406 Dirksen EPW Hearing Room

Barbara Boxer

Senator

(Remarks as prepared for delivery)

The U.S. Environmental Protection Agency is working on a PR campaign telling us that this week, we should “Celebrate National Drinking Water Week.” I am the first to say that there is nothing more important than ensuring that the water children and families drink every day must be safe, and that progress has been made over the past 34 years under the Safe Drinking Water Act.

But until EPA sets scientifically-based health standards for dangerous tap water contaminants, and strictly enforces the law, it is impossible to celebrate this Administration’s drinking water record. Slogans and PR campaigns are no substitute for action.

In fact, today we will hear about EPA’s particularly disturbing failures to address significant risks to our families from two widespread drinking water contaminants: perchlorate and trichloroethylene, usually just called “TCE.”

Perchlorate is used to make rocket fuel, but when it gets into drinking water, this toxic chemical can interfere with the thyroid and affect hormone systems, which control the way the body develops. Infants and pregnant women are especially vulnerable to perchlorate.

Researchers have found that over 20 million Americans’ drinking water supplies contain perchlorate. GAO found in 2005 that there were nearly 400 sites in 35 states contaminated with perchlorate. My state of California had 106 sites.

The evidence of significant exposure to perchlorate and assorted health risks has strengthened in recent years. In 2006, scientists at the CDC found “widespread human exposure to perchlorate” in the US, including in young children. They also found that many women who were exposed to perchlorate in their drinking water had significant changes in thyroid hormone levels.

And we know that we are exposed to perchlorate from many sources, not just drinking water. A January 2008 study by the FDA found perchlorate in 74% of all foods tested, including baby food.

And what has EPA done? The answer is, very little.

In December 2006, EPA revoked its rule requiring some water systems to monitor for perchlorate and to disclose the test results to the public. EPA said it has enough data on perchlorate in water supplies. But then several months later, in May 2007, EPA said it didn’t have enough data on perchlorate exposure, especially from food, to regulate perchlorate in drinking water.

Even many water industry officials like the American Water Works Association have urged EPA to set a perchlorate standard. But EPA has refused to do so.

EPA has issued a guidance for perchlorate cleanup at toxic waste sites, but based this level on a 154-pound adult whose only exposure to perchlorate is from drinking water.

This guidance fails to protect children and pregnant women, and fails to consider the fact that people also are exposed to perchlorate in other ways, such as through food and milk.

EPA’s Children’s Health Protection Advisory Committee said that the cleanup guidance “is not protective of children’s health…is not supported by the underlying science and can result in exposures that pose neurodevelopment risks in early life.”

The story for TCE is, unfortunately, very similar. EPA proposed a risk assessment in 2001 that found the chemical could be up to 40 times more toxic than previously thought. In 2002, EPA’s Science Advisory Board commended EPA’s assessment and urged the agency to proceed with revising and finalizing it.
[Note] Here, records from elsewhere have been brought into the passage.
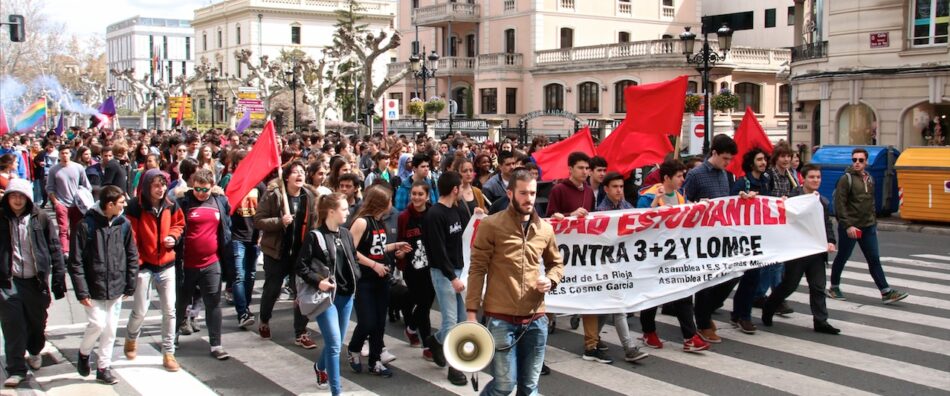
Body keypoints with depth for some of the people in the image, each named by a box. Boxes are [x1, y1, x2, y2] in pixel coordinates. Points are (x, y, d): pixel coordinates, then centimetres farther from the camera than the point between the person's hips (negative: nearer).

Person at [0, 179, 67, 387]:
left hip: (35, 280, 1)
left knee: (37, 322, 14)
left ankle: (34, 351, 42)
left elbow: (55, 249, 0)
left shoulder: (40, 219, -3)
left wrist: (58, 278, -3)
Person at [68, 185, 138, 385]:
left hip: (116, 288, 4)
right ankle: (84, 353, 21)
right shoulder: (86, 225, -11)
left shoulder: (124, 224, 0)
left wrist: (130, 286, 4)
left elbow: (132, 256, 7)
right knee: (98, 324, -9)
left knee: (111, 329, 7)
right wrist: (82, 292, -12)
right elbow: (76, 262, -9)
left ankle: (103, 367, 22)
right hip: (94, 289, -3)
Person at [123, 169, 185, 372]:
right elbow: (130, 238, -11)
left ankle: (168, 353, 15)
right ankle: (131, 339, 35)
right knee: (140, 311, 3)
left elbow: (179, 224, 16)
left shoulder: (171, 206, -1)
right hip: (144, 266, -3)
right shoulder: (136, 208, -13)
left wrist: (173, 236, -5)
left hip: (167, 265, 4)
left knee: (169, 311, 4)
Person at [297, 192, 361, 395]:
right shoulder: (314, 236, -12)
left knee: (336, 342, 17)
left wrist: (356, 275, 1)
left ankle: (320, 367, 47)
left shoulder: (346, 234, 7)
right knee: (334, 344, -10)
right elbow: (301, 266, -10)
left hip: (346, 296, 6)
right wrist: (317, 281, -22)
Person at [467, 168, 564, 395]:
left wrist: (550, 280, -1)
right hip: (501, 318, -5)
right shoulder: (491, 225, -7)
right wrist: (472, 311, -10)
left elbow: (557, 263, 22)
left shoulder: (545, 229, 8)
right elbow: (477, 269, -7)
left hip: (536, 319, 5)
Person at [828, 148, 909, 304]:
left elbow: (871, 203, 19)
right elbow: (839, 204, -15)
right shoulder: (846, 179, -10)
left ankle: (886, 292, 2)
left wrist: (874, 223, 17)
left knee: (874, 260, 3)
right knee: (842, 258, 7)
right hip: (850, 228, -6)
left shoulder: (869, 179, 12)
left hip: (868, 227, 6)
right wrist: (847, 225, -20)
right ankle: (834, 288, 22)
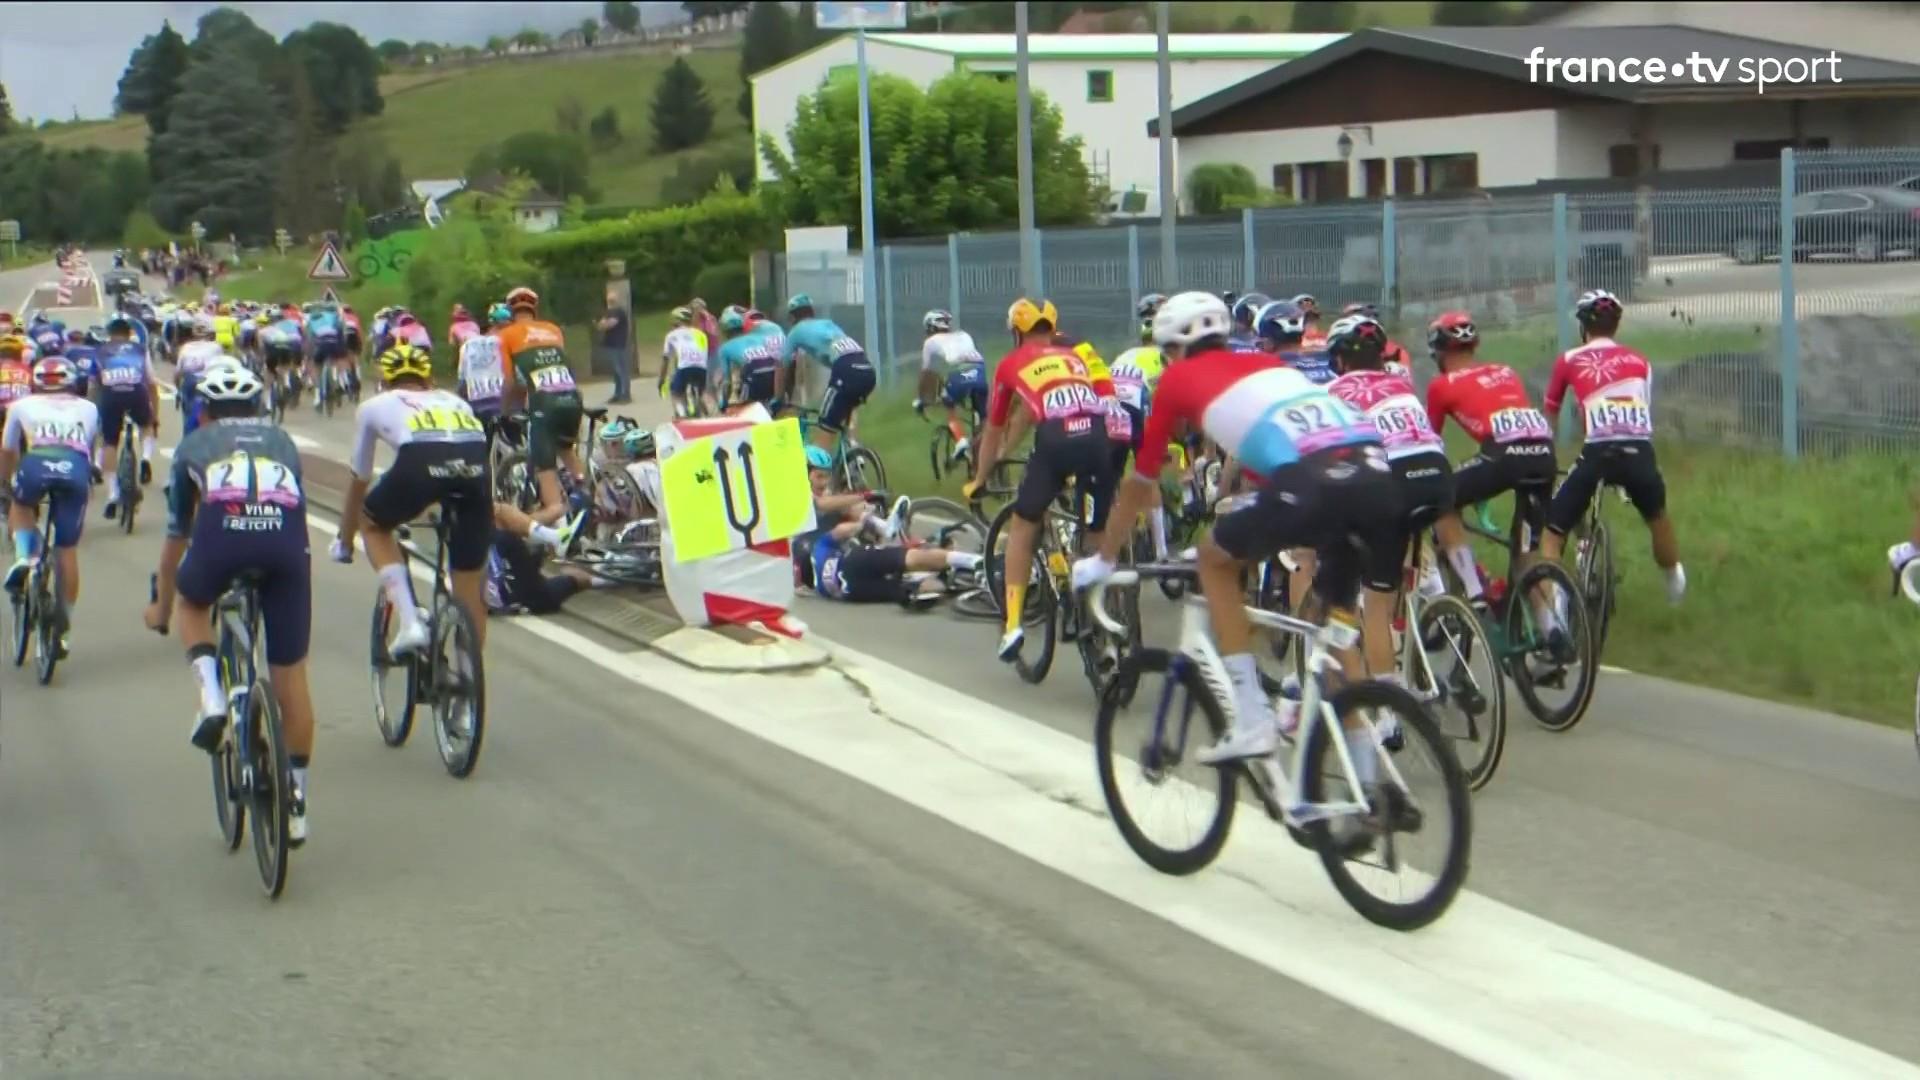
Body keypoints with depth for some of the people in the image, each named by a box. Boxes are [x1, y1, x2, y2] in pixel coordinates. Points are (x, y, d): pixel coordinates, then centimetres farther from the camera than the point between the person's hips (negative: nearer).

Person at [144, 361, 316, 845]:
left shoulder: (195, 445, 33)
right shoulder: (281, 440, 36)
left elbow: (175, 537, 42)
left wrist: (160, 607, 57)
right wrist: (273, 565, 64)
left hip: (222, 527, -1)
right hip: (286, 531, 1)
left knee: (192, 603, 34)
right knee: (290, 675, 13)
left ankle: (211, 694, 9)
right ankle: (295, 805, 20)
But according to press accounts, DOD, their contractors, and OMB stopped EPA from moving forward, and successfully lobbied for delay and for a National Academy of Sciences report on TCE.

In 2006, the NAS found that evidence of TCE’s cancer risks had grown since 2001, and recommended that EPA “finalize risk assessments using currently available data so that [cleanups] can be made expeditiously.”

Yet, GAO reported last week that EPA will not finalize its TCE assessment until 2010.

While the federal EPA delays -- or does worse, rolls back safeguards -- children and families are exposed to dangerous toxic chemicals.

I told EPA last week that if the Bush Administration failed to protect our people, Congress would step in.

I have two bills to protect people from perchlorate contamination. The first bill, the “Perchlorate Monitoring and Right to Know Act,” S. 24, says that EPA is to restore the rule requiring that drinking water be tested for perchlorate, and that the results of those tests must be disclosed to the public.

My second bill, the “Protecting Pregnant Women and Children from Perchlorate Act,” S. 150, requires EPA to quickly set a perchlorate standard for drinking water that protects pregnant women and children.

In addition, Senator Clinton, Senator Dole, myself, and several colleagues have a bill, the “TCE Reduction Act,” S. 1911, that would protect people exposed the TCE.

Congress will not sit idle while EPA fails to adequately protect our children. We must step in to require action that will ensure that our children and families can turn on their taps and be assured that what comes out is safe to drink.